Biologists Help Endangered Penguins Find True Love
True love may be hard to find -- but for one group of highly endangered African penguins, it's just a bit easier thanks to the helping hand of a few skilled matchmakers. In this case, they're biologists at the New England Aquarium playing the role of Cupid to a group of African penguins, members of a species which, without a serious baby-boom, may be extinct in less than twenty years. Fortunately, the bird specialists have a magic arrow or two left in their quiver. "We can keep the species alive by making love happen,'' says the aquarium's senior penguin biologist.With so few of the penguins left in the world, finding suitable breeding pairs has posed a bit of challenge. So, penguin experts at the aquarium have been charged with the responsibility of finding each bird its best possible mate, according to a report from The Boston Globe.
The staff tries to match penguins that are least likely to be related. The easiest way to do this would be to find mates that do not have a long history in captivity and that bring some new genes to the penguin pool.
But because of their diminished numbers, the aquarium no longer removes African penguins from the wild, and ensuring genetic diversity is becoming increasingly challenging.

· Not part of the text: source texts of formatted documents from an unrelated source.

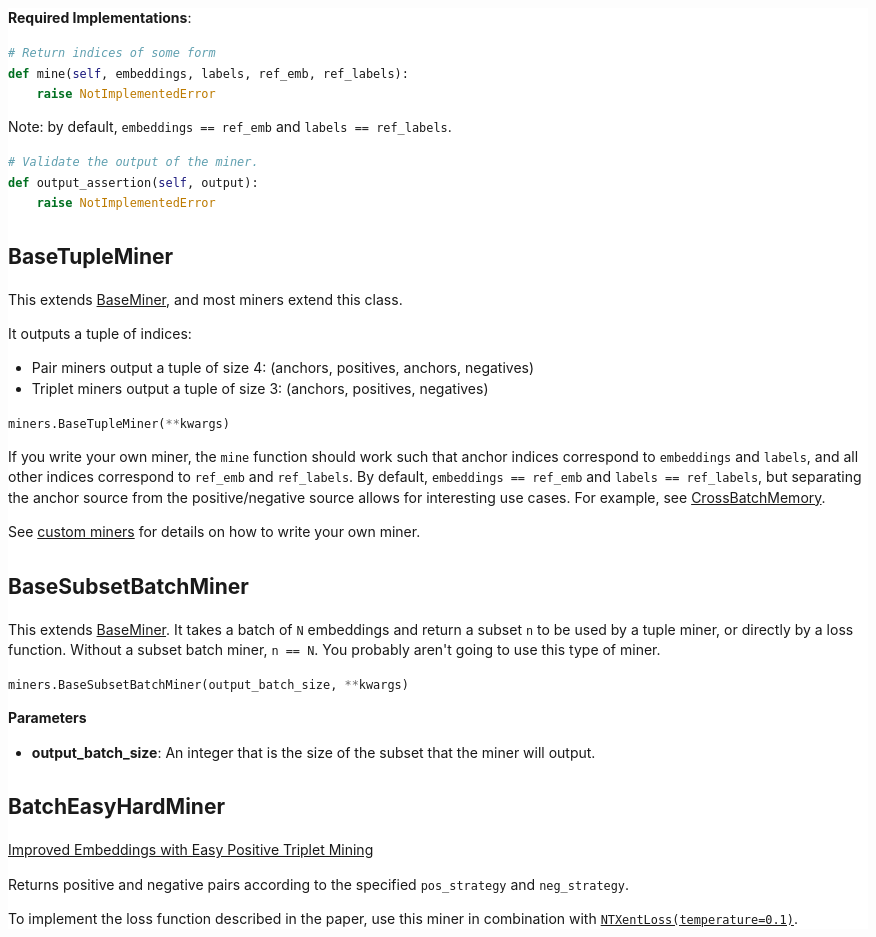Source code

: **Required Implementations**:
```python
# Return indices of some form
def mine(self, embeddings, labels, ref_emb, ref_labels):
    raise NotImplementedError
```
Note: by default, ```embeddings == ref_emb``` and ```labels == ref_labels```.

```python
# Validate the output of the miner. 
def output_assertion(self, output):
	raise NotImplementedError
```

## BaseTupleMiner
This extends [BaseMiner](miners.md#baseminer), and most miners extend this class. 

It outputs a tuple of indices:

* Pair miners output a tuple of size 4: (anchors, positives, anchors, negatives)
* Triplet miners output a tuple of size 3: (anchors, positives, negatives) 

```python
miners.BaseTupleMiner(**kwargs)
```

If you write your own miner, the ```mine``` function should work such that anchor indices correspond to ```embeddings``` and ```labels```, and all other indices correspond to ```ref_emb``` and ```ref_labels```. By default, ```embeddings == ref_emb``` and ```labels == ref_labels```, but separating the anchor source from the positive/negative source allows for interesting use cases. For example, see [CrossBatchMemory](losses.md#crossbatchmemory).

See [custom miners](extend/miners.md) for details on how to write your own miner.

## BaseSubsetBatchMiner
This extends [BaseMiner](miners.md#baseminer). It takes a batch of ```N``` embeddings and return a subset ```n``` to be used by a tuple miner, or directly by a loss function. Without a subset batch miner, ```n == N```. You probably aren't going to use this type of miner.
```python
miners.BaseSubsetBatchMiner(output_batch_size, **kwargs)
```

**Parameters**

* **output_batch_size**: An integer that is the size of the subset that the miner will output.


## BatchEasyHardMiner

[Improved Embeddings with Easy Positive Triplet Mining](http://openaccess.thecvf.com/content_WACV_2020/papers/Xuan_Improved_Embeddings_with_Easy_Positive_Triplet_Mining_WACV_2020_paper.pdf)

Returns positive and negative pairs according to the specified ```pos_strategy``` and ```neg_strategy```.

To implement the loss function described in the paper, use this miner in combination with [```NTXentLoss(temperature=0.1)```](losses.md#ntxentloss).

Once a match has been approved, the couple is moved to a more intimate setting downstairs. "Candlelight and romance,'' Hume calls it. If the penguins hit it off -- and they usually do, according to staffers -- that is where they hatch and raise chicks.

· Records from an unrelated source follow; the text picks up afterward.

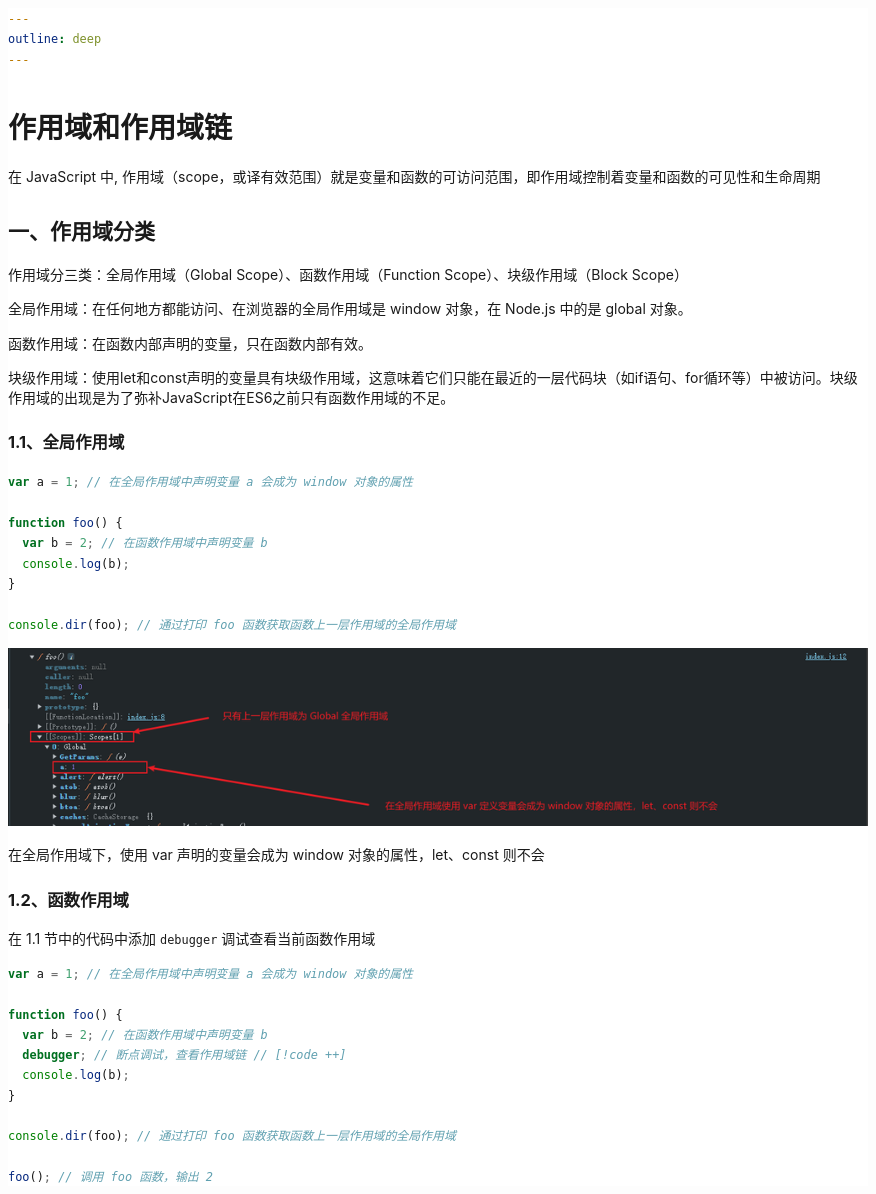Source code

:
 ```yaml
---
outline: deep
---
```


# 作用域和作用域链

在 JavaScript 中, 作用域（scope，或译有效范围）就是变量和函数的可访问范围，即作用域控制着变量和函数的可见性和生命周期

## 一、作用域分类

作用域分三类：全局作用域（Global Scope）、函数作用域（Function Scope）、块级作用域（Block Scope）

全局作用域：在任何地方都能访问、在浏览器的全局作用域是 window 对象，在 Node.js 中的是 global 对象。

函数作用域：在函数内部声明的变量，只在函数内部有效。

块级作用域：使用let和const声明的变量具有块级作用域，这意味着它们只能在最近的一层代码块（如if语句、for循环等）中被访问。块级作用域的出现是为了弥补JavaScript在ES6之前只有函数作用域的不足。

### 1.1、全局作用域

```javascript
var a = 1; // 在全局作用域中声明变量 a 会成为 window 对象的属性

function foo() {
  var b = 2; // 在函数作用域中声明变量 b
  console.log(b);
}

console.dir(foo); // 通过打印 foo 函数获取函数上一层作用域的全局作用域
```

![image-20250701204717624](images/image-20250701204717624.png)

在全局作用域下，使用 var 声明的变量会成为 window 对象的属性，let、const 则不会

### 1.2、函数作用域

在 1.1 节中的代码中添加 `debugger` 调试查看当前函数作用域

```javascript
var a = 1; // 在全局作用域中声明变量 a 会成为 window 对象的属性

function foo() {
  var b = 2; // 在函数作用域中声明变量 b
  debugger; // 断点调试，查看作用域链 // [!code ++]
  console.log(b);
}

console.dir(foo); // 通过打印 foo 函数获取函数上一层作用域的全局作用域

foo(); // 调用 foo 函数，输出 2
```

Aquarium staff speak of the endangered Penguins like characters of a romance novel -- each with their particular tastes. There's "strapping" Ichaboe and "lovely" Spheniscus, who seem to be a match made in heaven. They've been together for one year, reports the Globe, and are still "enthralled with each other."
Then there's Plum Pudding and In-Guza, two penguins who paired up on their own accord -- but their romance was not to be. Evidently, their genes were deemed incompatible to produce optimal offspring, so aquarium biologists had to cut their love-affair short.

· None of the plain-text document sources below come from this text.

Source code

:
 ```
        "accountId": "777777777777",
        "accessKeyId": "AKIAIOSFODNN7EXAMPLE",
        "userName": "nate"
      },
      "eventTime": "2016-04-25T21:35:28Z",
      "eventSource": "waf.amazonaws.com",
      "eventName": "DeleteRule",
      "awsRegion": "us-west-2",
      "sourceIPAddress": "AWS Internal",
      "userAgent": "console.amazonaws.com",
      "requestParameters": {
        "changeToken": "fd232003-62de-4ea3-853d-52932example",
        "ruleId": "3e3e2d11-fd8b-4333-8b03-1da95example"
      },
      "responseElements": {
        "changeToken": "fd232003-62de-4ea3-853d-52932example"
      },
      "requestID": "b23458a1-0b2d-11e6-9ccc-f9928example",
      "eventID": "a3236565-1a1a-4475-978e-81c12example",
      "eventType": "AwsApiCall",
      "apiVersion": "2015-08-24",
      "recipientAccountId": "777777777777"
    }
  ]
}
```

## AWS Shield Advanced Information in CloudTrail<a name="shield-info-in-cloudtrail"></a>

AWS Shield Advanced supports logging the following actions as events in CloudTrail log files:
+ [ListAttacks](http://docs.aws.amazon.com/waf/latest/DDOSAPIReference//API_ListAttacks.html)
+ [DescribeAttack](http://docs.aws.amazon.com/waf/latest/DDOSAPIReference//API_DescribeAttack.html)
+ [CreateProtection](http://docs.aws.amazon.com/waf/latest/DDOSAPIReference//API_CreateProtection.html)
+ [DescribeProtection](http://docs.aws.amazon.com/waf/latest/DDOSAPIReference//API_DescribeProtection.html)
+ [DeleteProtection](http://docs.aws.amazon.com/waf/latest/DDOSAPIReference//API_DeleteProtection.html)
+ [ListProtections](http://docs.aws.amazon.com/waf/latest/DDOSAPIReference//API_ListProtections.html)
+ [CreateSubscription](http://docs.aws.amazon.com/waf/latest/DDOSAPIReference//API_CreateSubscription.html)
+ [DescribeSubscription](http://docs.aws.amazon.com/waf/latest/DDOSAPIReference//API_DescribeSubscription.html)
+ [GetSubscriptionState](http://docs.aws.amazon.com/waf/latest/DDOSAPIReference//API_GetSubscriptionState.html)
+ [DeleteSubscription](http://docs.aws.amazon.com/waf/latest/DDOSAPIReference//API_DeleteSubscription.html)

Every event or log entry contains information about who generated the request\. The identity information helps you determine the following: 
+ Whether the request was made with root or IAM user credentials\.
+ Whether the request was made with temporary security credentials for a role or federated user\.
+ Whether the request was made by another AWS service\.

For some of the penguins, romance has come later in life. One bird, named Alfred, has found a mate with a female 27 years his junior. "He's a lucky guy,'' said biologist Andrea Desjardins, one of the penguin matchmakers.
In reality though, each of the endangered penguins at the New England Aquarium have a lot to be thankful for, particularly with their devoted team of penguin-relationship experts working so diligently to find them that special someone.